**** Data

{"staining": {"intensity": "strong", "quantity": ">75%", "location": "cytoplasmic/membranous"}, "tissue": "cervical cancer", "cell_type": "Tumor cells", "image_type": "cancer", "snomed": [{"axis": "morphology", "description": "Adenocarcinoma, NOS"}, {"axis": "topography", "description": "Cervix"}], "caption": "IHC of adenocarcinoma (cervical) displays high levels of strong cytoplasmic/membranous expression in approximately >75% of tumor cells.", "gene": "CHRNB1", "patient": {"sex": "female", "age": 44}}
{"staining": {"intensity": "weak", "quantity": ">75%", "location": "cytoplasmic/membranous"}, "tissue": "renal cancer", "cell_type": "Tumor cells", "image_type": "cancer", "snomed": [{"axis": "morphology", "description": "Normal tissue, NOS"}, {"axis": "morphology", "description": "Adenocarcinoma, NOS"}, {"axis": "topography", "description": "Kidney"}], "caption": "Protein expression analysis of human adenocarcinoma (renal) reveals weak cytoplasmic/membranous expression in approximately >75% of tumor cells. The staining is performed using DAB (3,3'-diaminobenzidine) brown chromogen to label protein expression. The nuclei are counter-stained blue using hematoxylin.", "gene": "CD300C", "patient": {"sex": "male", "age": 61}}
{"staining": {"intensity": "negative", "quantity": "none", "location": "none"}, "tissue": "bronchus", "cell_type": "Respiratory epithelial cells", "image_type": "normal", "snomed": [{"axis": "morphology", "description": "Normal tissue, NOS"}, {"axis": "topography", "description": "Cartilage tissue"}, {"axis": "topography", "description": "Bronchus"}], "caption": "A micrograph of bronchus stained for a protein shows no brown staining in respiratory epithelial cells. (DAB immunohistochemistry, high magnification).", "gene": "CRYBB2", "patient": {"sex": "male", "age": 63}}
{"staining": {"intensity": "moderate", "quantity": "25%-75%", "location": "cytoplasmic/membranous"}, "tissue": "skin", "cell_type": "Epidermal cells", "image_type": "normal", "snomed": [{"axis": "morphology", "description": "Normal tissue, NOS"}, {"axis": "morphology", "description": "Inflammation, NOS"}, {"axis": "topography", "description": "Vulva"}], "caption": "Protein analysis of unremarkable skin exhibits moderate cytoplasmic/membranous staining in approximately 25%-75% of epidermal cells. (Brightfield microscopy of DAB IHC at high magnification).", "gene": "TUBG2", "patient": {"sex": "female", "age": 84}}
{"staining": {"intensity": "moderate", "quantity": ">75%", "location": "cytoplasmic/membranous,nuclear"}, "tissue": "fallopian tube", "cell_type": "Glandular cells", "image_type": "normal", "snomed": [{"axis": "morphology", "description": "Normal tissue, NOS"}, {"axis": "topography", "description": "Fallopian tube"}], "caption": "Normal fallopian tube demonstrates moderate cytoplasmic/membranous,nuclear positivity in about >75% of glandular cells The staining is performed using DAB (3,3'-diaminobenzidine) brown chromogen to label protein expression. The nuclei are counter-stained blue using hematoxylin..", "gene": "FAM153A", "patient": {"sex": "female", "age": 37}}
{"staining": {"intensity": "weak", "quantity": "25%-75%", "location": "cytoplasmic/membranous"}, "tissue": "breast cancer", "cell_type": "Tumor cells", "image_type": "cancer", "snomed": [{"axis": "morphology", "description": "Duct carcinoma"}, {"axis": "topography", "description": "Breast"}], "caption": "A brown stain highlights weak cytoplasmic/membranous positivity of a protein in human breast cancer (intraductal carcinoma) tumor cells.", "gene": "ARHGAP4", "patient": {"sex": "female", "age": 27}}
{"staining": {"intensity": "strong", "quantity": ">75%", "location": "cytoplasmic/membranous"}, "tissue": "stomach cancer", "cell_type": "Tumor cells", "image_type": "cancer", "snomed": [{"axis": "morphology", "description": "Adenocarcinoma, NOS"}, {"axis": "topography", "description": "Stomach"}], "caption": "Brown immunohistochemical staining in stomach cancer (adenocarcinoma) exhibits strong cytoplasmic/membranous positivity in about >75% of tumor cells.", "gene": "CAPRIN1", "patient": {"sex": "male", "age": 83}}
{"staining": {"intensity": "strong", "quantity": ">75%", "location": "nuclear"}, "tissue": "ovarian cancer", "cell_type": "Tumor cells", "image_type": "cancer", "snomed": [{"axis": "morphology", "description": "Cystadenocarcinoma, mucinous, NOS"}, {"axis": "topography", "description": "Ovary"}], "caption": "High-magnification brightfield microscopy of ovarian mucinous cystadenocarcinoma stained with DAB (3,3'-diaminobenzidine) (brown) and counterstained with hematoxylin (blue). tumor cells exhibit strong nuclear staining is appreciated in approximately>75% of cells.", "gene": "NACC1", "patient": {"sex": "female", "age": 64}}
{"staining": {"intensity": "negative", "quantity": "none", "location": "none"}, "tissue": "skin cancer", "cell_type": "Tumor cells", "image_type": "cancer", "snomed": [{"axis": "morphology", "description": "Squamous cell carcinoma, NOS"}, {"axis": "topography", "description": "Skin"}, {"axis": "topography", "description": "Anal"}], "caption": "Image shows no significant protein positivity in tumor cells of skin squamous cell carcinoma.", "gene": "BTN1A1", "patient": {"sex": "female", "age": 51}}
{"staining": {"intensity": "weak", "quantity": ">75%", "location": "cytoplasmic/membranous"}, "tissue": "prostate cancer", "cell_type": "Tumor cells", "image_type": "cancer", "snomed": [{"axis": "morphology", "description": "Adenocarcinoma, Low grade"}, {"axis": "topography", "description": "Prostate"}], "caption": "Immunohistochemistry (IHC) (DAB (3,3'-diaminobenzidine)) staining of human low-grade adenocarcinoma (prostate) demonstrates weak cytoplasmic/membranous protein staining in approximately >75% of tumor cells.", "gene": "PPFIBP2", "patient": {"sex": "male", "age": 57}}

********

*Action item*
What you give back should be exactly the lines of the data above from the line with "analysis of unremarkable" through the line with "brown stain highlights", both of those included, and nothing more.

*Answer box*
{"staining": {"intensity": "moderate", "quantity": "25%-75%", "location": "cytoplasmic/membranous"}, "tissue": "skin", "cell_type": "Epidermal cells", "image_type": "normal", "snomed": [{"axis": "morphology", "description": "Normal tissue, NOS"}, {"axis": "morphology", "description": "Inflammation, NOS"}, {"axis": "topography", "description": "Vulva"}], "caption": "Protein analysis of unremarkable skin exhibits moderate cytoplasmic/membranous staining in approximately 25%-75% of epidermal cells. (Brightfield microscopy of DAB IHC at high magnification).", "gene": "TUBG2", "patient": {"sex": "female", "age": 84}}
{"staining": {"intensity": "moderate", "quantity": ">75%", "location": "cytoplasmic/membranous,nuclear"}, "tissue": "fallopian tube", "cell_type": "Glandular cells", "image_type": "normal", "snomed": [{"axis": "morphology", "description": "Normal tissue, NOS"}, {"axis": "topography", "description": "Fallopian tube"}], "caption": "Normal fallopian tube demonstrates moderate cytoplasmic/membranous,nuclear positivity in about >75% of glandular cells The staining is performed using DAB (3,3'-diaminobenzidine) brown chromogen to label protein expression. The nuclei are counter-stained blue using hematoxylin..", "gene": "FAM153A", "patient": {"sex": "female", "age": 37}}
{"staining": {"intensity": "weak", "quantity": "25%-75%", "location": "cytoplasmic/membranous"}, "tissue": "breast cancer", "cell_type": "Tumor cells", "image_type": "cancer", "snomed": [{"axis": "morphology", "description": "Duct carcinoma"}, {"axis": "topography", "description": "Breast"}], "caption": "A brown stain highlights weak cytoplasmic/membranous positivity of a protein in human breast cancer (intraductal carcinoma) tumor cells.", "gene": "ARHGAP4", "patient": {"sex": "female", "age": 27}}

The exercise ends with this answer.